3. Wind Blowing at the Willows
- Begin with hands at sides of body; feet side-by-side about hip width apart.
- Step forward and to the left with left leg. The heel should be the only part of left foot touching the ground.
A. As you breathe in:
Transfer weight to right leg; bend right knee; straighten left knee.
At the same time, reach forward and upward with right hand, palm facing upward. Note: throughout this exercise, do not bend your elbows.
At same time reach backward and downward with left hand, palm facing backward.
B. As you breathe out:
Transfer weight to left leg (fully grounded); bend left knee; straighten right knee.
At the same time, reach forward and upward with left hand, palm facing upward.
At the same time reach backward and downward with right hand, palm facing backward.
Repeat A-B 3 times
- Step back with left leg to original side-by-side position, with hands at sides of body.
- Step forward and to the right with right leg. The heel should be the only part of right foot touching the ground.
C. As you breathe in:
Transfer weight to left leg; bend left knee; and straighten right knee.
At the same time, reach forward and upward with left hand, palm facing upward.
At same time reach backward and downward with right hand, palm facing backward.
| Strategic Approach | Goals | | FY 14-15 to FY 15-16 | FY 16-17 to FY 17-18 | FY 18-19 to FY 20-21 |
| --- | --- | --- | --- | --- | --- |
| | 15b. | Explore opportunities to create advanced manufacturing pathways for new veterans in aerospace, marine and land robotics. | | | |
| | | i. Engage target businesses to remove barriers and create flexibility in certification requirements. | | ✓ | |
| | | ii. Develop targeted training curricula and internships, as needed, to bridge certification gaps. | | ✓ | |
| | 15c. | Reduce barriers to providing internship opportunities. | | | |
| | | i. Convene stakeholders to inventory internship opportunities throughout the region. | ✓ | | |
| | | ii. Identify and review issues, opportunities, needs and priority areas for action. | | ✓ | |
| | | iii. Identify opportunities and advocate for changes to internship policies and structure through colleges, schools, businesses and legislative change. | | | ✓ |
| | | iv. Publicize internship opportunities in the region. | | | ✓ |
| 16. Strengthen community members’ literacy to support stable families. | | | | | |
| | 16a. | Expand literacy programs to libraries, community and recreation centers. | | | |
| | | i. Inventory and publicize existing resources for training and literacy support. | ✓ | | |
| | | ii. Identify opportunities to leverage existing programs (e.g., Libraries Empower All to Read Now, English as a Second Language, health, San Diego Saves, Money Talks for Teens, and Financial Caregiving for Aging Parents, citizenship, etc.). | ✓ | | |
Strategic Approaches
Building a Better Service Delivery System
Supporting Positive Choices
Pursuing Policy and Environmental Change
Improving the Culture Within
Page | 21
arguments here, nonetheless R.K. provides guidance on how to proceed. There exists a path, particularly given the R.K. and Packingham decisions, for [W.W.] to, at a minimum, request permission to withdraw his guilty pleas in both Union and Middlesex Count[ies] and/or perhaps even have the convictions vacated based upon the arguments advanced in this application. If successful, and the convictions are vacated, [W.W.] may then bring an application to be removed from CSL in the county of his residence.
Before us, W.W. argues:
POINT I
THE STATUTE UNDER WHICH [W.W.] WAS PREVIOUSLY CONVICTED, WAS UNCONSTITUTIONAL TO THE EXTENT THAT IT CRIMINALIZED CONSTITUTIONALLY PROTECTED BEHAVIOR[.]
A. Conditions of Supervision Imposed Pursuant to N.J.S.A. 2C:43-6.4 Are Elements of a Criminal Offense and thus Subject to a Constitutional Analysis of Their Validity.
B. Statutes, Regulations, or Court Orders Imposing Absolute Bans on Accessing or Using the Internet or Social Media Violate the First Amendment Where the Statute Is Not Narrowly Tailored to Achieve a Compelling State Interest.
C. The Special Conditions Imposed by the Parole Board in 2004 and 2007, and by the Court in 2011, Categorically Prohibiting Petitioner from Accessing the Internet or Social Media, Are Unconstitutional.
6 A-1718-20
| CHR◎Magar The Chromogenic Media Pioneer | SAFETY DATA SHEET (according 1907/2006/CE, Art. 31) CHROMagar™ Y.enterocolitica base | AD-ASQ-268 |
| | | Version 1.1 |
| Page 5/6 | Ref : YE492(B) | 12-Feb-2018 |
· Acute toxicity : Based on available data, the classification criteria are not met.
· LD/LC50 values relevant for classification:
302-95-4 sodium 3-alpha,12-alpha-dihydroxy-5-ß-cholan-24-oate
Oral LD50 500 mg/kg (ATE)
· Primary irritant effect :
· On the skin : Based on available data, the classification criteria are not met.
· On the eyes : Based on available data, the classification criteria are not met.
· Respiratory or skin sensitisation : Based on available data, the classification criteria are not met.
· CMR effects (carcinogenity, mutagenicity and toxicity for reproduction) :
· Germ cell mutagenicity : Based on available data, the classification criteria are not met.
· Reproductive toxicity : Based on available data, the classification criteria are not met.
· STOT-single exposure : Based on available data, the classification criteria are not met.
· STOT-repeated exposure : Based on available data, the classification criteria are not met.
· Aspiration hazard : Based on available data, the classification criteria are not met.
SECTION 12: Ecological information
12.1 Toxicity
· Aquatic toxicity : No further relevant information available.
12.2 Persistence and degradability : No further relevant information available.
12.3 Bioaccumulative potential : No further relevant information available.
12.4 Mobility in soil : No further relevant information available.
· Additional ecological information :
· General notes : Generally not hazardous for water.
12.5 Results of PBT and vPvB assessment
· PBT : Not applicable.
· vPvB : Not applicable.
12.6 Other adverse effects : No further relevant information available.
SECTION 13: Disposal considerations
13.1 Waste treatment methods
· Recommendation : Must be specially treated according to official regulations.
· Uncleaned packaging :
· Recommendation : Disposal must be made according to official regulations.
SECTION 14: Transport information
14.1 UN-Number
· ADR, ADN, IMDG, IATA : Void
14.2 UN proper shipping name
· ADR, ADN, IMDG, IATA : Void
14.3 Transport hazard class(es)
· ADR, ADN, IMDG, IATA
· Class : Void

************

### Exercise
Go through the entries above and copy out every line that includes the word "applicable".

### Reply to the task
· PBT : Not applicable.
· vPvB : Not applicable.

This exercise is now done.